Every Picture Tells a Story

I write this because I have been observing a certain pattern on how people view art.

In my mind, this is a continuation of my thoughts about capturing people in their candid moments.  (See Bitterblue.)  In this picture, one can imagine that the ladies are grilling the gentleman with tons of questions and complaints.  The woman on the right looks very concerned.  What was it that she was concerned about?  The man's eyes are closed as though trying to process everything that he is hearing.  Notice too the slight smirk on the woman in the middle.  What is she thinking?  It looks as though she's getting quite a satisfaction from this whole transaction. Was this what really happened?  I don't really know even though I was there.  As an amateur photographer, my concentration was focused in getting the right exposure and composition.  What attracted me to this scene was that it looked like it had a good story, whatever that may be.  It didn't matter for me what it was.  I felt that I could fill in the blanks later on depending on how the picture comes out.

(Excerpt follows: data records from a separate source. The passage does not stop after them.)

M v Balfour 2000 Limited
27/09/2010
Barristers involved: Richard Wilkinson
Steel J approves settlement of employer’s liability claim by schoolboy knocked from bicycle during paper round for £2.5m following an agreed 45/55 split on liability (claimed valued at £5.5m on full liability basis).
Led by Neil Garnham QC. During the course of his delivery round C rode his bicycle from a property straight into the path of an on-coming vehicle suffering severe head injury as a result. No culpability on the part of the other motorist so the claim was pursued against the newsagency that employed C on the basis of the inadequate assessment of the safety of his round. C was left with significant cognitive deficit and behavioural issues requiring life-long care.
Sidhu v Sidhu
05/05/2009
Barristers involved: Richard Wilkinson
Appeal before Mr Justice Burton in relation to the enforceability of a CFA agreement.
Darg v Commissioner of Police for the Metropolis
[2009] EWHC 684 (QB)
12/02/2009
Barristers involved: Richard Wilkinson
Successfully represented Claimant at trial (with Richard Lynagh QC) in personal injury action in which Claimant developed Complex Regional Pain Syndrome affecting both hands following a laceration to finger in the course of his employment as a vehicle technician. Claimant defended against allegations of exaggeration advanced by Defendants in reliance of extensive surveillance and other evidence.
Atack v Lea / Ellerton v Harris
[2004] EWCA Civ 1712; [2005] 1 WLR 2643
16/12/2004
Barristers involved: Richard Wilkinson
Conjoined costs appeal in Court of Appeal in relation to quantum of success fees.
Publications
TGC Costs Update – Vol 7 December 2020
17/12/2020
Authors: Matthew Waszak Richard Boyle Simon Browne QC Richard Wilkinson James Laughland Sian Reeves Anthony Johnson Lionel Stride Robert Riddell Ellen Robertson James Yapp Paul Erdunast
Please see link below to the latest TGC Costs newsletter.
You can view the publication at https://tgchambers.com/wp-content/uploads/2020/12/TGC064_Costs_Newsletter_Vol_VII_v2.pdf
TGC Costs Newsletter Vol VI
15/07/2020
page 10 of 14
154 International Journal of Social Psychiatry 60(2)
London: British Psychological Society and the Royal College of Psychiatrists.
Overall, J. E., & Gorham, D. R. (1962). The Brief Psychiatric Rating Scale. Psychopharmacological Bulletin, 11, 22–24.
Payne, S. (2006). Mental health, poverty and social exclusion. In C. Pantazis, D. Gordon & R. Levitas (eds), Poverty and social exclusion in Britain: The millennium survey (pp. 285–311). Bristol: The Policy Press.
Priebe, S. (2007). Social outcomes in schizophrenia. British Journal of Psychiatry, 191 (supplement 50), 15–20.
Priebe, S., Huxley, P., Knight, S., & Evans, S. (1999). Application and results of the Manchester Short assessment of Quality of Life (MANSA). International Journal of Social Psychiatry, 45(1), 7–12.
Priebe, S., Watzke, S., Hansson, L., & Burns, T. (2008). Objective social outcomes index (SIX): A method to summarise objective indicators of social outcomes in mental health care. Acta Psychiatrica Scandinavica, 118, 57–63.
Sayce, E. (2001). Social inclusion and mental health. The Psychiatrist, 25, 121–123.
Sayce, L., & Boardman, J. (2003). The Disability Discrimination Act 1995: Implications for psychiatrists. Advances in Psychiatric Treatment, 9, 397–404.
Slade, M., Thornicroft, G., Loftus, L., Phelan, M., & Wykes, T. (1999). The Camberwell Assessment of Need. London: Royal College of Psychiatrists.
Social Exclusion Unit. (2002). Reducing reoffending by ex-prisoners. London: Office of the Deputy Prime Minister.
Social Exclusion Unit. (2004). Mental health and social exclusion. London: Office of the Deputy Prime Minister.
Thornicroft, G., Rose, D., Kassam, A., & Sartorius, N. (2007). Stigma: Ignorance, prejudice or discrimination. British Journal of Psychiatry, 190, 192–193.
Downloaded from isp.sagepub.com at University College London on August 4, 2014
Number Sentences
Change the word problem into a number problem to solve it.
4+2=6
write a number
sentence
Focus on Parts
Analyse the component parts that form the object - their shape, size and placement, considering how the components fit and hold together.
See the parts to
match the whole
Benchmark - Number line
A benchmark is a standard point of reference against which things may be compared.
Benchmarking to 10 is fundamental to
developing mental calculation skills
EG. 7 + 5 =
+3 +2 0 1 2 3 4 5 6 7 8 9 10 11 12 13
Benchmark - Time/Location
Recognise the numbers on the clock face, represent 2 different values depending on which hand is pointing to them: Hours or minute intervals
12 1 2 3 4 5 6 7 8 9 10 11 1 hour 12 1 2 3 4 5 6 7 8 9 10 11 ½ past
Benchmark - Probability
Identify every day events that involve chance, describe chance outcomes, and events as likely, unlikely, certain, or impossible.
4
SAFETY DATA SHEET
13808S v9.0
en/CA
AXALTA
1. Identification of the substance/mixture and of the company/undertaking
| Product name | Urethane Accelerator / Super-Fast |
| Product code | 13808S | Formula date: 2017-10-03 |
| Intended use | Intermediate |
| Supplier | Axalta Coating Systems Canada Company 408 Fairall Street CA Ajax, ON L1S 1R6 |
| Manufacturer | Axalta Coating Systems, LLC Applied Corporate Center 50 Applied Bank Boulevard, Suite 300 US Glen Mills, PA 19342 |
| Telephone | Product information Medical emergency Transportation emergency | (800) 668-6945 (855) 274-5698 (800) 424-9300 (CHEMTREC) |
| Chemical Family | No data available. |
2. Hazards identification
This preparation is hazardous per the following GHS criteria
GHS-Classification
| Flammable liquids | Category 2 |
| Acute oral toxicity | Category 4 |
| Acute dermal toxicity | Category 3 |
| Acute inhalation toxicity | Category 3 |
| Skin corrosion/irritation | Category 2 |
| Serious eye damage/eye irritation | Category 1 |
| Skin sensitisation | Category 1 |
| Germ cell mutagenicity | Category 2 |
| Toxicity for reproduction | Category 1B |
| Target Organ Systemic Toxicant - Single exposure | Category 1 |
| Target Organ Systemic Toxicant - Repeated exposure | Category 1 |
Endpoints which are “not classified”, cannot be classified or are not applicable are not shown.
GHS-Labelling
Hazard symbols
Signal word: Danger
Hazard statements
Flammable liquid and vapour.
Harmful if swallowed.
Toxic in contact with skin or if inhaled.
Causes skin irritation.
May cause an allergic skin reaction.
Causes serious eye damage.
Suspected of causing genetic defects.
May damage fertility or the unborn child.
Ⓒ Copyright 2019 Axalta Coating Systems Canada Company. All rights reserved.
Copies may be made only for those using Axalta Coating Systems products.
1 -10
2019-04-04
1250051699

And if I could put myself in that imaginative mindset, I know others will as long as the picture is dramatic enough to draw emotion.  This is to me the magic of photography that I really like.

In my previous post, I refused to pigeonhole photography in the field of journalism.  It doesn't have to be representationally true.  If we are to consider photography as art, then its purpose can be also symbolic.  If we can see that art can go beyond representation, then I think we do not have to agree with the agenda of the artist yet appreciate the artwork at face value.